DIRECTIONS = Everything from the line containing "text [150, 150, 1090, 229]" through the line containing "Rendered at 1241 by 1754 pixels." in the listing below should be copied exactly, and nothing more.

################

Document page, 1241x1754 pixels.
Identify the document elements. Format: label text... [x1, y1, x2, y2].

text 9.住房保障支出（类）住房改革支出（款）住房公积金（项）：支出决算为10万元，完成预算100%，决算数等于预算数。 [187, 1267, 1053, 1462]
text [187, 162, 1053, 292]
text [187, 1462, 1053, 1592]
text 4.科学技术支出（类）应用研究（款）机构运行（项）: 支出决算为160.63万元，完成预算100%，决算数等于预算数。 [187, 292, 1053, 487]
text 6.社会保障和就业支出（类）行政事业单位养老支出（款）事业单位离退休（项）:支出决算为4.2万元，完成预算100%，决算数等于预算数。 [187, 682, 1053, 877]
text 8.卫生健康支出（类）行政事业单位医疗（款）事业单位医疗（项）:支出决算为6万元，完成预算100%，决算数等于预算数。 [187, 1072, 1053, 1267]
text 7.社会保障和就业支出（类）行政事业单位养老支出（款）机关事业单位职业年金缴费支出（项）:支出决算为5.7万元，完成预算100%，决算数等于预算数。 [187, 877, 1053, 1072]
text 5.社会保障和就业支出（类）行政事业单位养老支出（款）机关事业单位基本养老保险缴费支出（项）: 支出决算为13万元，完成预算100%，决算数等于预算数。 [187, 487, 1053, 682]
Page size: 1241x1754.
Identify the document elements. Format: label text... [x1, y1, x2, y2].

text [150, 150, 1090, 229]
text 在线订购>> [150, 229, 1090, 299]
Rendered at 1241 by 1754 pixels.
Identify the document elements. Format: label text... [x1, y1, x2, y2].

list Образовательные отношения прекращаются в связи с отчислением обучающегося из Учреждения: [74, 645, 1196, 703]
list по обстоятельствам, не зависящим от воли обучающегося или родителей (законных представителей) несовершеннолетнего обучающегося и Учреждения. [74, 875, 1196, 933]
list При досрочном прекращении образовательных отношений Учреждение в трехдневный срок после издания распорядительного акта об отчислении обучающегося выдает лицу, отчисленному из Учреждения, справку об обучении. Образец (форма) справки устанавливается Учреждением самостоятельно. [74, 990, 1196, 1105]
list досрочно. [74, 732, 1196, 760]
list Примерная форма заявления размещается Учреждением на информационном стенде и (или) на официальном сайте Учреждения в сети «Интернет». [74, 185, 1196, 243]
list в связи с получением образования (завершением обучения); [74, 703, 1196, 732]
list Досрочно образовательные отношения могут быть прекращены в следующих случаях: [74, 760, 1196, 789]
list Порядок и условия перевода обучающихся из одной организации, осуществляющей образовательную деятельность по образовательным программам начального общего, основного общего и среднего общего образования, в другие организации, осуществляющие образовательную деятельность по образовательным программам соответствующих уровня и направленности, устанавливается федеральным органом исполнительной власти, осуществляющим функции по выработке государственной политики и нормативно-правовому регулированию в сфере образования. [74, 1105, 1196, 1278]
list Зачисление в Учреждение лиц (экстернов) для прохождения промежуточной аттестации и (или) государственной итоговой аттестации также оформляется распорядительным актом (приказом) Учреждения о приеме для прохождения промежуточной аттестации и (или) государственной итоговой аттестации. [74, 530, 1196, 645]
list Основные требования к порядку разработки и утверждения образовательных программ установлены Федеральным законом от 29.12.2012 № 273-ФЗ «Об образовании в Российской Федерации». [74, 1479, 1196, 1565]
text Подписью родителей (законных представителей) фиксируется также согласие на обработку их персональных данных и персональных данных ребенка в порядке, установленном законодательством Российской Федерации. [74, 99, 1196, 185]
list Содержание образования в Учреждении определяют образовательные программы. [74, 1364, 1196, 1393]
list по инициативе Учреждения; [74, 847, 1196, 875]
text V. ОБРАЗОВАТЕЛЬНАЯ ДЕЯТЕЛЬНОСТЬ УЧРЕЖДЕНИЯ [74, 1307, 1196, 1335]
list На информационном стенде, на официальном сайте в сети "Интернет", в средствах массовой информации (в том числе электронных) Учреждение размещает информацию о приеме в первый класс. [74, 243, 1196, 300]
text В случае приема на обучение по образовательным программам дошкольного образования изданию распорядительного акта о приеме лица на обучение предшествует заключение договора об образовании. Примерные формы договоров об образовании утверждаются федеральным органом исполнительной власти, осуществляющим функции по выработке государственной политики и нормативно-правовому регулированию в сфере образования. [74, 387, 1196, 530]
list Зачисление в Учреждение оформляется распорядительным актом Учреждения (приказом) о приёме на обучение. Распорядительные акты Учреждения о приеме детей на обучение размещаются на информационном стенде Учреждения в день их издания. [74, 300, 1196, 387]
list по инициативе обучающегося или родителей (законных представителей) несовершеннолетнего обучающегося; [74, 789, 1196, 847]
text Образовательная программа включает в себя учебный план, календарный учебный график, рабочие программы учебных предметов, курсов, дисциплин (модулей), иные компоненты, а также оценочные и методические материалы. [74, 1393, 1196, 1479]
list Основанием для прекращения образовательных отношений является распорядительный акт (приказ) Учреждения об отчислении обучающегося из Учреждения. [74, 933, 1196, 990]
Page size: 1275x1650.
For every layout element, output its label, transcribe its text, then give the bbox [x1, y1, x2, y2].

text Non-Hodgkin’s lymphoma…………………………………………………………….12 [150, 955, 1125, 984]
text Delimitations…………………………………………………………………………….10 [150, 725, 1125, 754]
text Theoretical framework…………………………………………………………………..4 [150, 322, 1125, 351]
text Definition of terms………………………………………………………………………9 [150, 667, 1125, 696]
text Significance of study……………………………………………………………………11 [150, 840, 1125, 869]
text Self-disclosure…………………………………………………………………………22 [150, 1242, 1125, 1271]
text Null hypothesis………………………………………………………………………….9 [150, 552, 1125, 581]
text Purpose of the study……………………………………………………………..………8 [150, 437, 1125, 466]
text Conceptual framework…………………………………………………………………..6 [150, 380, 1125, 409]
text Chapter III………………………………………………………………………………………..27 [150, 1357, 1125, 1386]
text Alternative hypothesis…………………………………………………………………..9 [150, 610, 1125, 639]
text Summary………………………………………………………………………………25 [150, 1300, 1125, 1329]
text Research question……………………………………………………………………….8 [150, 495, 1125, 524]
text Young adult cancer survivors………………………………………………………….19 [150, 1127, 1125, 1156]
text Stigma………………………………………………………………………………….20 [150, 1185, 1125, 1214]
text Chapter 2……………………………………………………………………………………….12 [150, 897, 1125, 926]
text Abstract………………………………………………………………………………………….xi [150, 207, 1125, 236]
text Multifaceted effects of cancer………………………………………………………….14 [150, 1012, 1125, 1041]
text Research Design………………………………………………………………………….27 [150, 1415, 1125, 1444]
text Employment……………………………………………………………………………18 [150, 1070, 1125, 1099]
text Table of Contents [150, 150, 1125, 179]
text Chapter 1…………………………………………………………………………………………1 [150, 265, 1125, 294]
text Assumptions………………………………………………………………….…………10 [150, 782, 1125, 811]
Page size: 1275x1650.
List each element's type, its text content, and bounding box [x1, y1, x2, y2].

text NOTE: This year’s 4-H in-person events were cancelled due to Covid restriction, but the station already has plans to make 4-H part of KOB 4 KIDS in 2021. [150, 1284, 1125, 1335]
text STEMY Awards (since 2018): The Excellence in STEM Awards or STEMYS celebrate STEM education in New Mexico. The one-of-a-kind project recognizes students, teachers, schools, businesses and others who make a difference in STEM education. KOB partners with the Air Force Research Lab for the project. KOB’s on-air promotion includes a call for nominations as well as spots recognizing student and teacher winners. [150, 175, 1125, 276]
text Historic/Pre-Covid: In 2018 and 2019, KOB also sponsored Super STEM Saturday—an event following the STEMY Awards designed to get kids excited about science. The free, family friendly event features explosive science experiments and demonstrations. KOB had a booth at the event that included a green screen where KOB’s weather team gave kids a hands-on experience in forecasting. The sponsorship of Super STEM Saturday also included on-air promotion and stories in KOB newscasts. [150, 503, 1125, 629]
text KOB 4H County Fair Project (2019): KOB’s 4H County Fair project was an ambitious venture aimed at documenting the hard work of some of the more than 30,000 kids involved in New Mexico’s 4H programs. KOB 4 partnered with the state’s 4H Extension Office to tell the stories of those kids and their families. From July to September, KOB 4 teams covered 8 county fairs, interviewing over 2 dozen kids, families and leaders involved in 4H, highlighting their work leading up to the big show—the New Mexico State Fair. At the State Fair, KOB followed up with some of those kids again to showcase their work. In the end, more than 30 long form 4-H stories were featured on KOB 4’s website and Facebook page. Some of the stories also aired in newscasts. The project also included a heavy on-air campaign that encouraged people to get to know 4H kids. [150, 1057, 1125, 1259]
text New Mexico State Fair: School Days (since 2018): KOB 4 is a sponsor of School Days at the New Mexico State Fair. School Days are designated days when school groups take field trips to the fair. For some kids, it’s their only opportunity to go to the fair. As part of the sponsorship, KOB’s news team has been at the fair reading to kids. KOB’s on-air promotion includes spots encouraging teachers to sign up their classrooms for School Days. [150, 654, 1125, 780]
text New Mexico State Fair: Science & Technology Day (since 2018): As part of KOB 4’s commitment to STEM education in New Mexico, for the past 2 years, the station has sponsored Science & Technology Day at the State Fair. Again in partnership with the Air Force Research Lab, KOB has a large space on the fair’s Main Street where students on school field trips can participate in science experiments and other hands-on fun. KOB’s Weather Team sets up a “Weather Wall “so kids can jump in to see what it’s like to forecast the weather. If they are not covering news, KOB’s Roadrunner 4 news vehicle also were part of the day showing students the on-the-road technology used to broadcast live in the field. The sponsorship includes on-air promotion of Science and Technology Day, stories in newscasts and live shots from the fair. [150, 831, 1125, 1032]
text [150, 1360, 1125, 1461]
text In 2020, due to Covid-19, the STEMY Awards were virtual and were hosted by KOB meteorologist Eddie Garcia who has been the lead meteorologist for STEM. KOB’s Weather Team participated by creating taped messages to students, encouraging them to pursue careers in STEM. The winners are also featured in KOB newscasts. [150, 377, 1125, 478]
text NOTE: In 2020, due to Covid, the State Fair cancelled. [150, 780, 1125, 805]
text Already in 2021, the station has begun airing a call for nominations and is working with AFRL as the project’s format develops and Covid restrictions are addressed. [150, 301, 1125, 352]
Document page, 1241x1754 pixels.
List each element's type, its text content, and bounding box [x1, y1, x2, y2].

################

SOLVED EXERCISE =
text [150, 150, 1090, 229]
text 在线订购>> [150, 229, 1090, 299]
Rendered at 1241 by 1754 pixels.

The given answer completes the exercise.